=== ENTRIES SUPPLIED ===
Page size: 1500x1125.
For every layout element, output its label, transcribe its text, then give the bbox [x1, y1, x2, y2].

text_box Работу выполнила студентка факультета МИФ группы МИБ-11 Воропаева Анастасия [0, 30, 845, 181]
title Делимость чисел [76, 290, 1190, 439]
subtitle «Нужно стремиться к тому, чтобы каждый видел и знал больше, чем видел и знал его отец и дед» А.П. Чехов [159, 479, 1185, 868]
===
- [WORK INSTRUCTIONS]:
Please print all of the material above again, line for line, with nothing changed.

- [RESPONSE TO THIS EXERCISE]:
Page size: 1500x1125.
For every layout element, output its label, transcribe its text, then give the bbox [x1, y1, x2, y2].

text_box Работу выполнила студентка факультета МИФ группы МИБ-11 Воропаева Анастасия [0, 30, 845, 181]
title Делимость чисел [76, 290, 1190, 439]
subtitle «Нужно стремиться к тому, чтобы каждый видел и знал больше, чем видел и знал его отец и дед» А.П. Чехов [159, 479, 1185, 868]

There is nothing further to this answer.